S’inspirant des hauts faits historiques intrinsèques à l’épopée de « Jeannette, Jehanne, Jeanne », selon les diverses appellations recensées, il s’agit plutôt pour l’auteur, connaissant bien par ailleurs l’est de la France où il vit, de rendre compte d’une autre immanence – celle au sens propre des forces telluriques de la terre, de l’air et de l’eau (s y’ ajoute volontiers le feu déclenché lors de tous les conflits armés qui jalonnent le texte). Avec le sens de la formule qui est le sien et qu’il maîtrise en un art consommé, Michel Bernard campe une Jeanne d’Arc dont tout l’être est irrigué par lesdites forces, et qui ne semble tirer le sens de son existence de jeune fille que de cet ecartélement entre ciel et terre, entre sa nostalgie pour le potager de son père et sa croyance indéracinable en les voix de Dieu.
Cette Jeanne-là, qui n’est ni l’icône rebattue de nos livres d’histoire à l’école ni l’héroïne de pacotille revisitée par un certain cinéma à pseudo sensations, est d’un autre tonneau : avant d’être en ce XVe siècle fille de ses parents, elle est fille de son sol natal et elle en est fière : elle connaît le moindre frémissement de saison, sait les virevoltes et autres trilles des oiseaux, apprécie l’âcre chaleur du feu au milieu des rudes frimas. Elle monte à cheval comme elle fait pénitence, combat comme elle croit, argumente comme elle scrute la plaine.

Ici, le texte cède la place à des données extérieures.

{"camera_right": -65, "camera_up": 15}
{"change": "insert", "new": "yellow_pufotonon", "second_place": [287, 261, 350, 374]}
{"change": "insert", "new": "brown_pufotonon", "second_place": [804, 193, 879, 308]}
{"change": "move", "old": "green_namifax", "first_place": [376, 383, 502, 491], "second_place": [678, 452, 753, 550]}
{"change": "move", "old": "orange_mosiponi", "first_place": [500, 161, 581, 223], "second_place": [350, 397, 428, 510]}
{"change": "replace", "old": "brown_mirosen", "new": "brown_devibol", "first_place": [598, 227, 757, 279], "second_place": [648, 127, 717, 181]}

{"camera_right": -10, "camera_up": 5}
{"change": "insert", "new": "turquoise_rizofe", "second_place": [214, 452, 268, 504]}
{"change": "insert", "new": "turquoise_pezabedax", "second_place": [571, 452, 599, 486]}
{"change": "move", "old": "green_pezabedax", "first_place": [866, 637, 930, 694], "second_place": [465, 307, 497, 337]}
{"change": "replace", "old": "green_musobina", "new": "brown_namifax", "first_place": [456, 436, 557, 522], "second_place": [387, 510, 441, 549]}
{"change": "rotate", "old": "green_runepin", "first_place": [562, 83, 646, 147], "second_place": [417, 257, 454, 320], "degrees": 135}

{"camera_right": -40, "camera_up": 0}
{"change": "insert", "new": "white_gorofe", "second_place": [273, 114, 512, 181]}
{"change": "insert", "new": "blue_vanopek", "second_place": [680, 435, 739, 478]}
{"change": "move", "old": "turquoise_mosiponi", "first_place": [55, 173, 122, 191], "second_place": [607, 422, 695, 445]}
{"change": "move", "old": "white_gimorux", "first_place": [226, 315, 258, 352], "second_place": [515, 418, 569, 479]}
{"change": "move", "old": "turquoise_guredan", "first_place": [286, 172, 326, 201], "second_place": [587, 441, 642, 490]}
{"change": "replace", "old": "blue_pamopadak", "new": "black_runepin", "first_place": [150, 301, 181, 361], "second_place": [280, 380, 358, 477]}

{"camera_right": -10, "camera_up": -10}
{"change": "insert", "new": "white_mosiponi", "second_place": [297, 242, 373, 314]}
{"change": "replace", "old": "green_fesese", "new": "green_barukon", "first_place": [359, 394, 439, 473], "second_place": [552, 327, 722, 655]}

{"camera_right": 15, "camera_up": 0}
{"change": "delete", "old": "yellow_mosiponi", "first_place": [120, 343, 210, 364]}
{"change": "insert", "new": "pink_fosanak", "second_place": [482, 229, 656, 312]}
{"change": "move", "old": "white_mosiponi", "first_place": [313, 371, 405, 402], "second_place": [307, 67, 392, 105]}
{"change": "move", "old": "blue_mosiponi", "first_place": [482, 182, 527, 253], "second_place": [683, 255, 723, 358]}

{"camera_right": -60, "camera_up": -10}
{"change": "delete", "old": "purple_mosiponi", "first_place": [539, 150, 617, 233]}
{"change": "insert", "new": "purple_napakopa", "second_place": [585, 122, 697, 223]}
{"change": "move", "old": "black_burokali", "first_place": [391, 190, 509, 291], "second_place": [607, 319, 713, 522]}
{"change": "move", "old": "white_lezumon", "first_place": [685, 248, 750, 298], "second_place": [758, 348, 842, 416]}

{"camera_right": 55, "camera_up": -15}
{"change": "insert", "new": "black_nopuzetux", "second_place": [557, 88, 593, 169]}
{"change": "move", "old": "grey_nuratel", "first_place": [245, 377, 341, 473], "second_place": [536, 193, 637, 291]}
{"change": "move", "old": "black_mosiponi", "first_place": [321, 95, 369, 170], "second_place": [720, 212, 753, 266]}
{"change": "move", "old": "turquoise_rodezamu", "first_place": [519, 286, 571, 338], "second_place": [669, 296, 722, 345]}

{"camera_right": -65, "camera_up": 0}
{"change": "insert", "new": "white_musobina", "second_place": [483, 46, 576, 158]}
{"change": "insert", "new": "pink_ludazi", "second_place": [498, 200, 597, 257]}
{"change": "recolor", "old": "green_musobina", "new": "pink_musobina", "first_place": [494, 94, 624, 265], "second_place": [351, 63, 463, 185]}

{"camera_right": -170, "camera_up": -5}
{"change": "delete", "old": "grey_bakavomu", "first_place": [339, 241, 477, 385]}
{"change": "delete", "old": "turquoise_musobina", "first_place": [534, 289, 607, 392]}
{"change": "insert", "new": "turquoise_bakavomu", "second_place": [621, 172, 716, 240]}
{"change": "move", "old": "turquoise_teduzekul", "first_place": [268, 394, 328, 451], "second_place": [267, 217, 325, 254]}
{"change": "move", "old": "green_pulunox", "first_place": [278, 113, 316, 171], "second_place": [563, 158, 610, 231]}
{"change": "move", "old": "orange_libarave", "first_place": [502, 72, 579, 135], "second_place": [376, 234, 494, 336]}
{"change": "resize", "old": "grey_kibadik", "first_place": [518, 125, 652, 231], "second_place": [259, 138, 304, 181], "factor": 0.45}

Incontestablement, c’est là la grande force de ce roman : nous mettre en présence d’une haute figure tutélaire en la ramenant à une simplicité phénoménologique sans précédent, en la « dépouillant » si l’on peut dire de toutes fioritures superfétatoires pour la ramener à une unité primordiale qui a toujours été originairement sienne.
Raison pour laquelle il n’était nul besoin de faire apparaître son nom propre dans le titre du roman qui s’évertue, mais peu d’auteurs en seraient capables, à entrelacer par les fils d’une dialectique ténue, à la manière d’un peintre ciselant ses aplats sur la toile, nature et histoire, topographie et psychologie, âme et géographie, guerre et religion. Autant dire à transcender sans coup férir cette immanence, cette matière, cette chair mêmes du monde en laquelle l’auteur nous a d’abord fait la grâce d’apprendre à séjourner.
Quand un romancier, aussi fin observateur des êtres mêlés au choses, est ainsi capable de proposer beaucoup plus que le sujet même qu’il entendait dépeindre, c’est un grand romancier. A cœur vaillant…
frederic grolleau
Michel Bernard, Le Bon Coeur, La table ronde, coll. La petite vermillon, 263 p. — 7,30 €.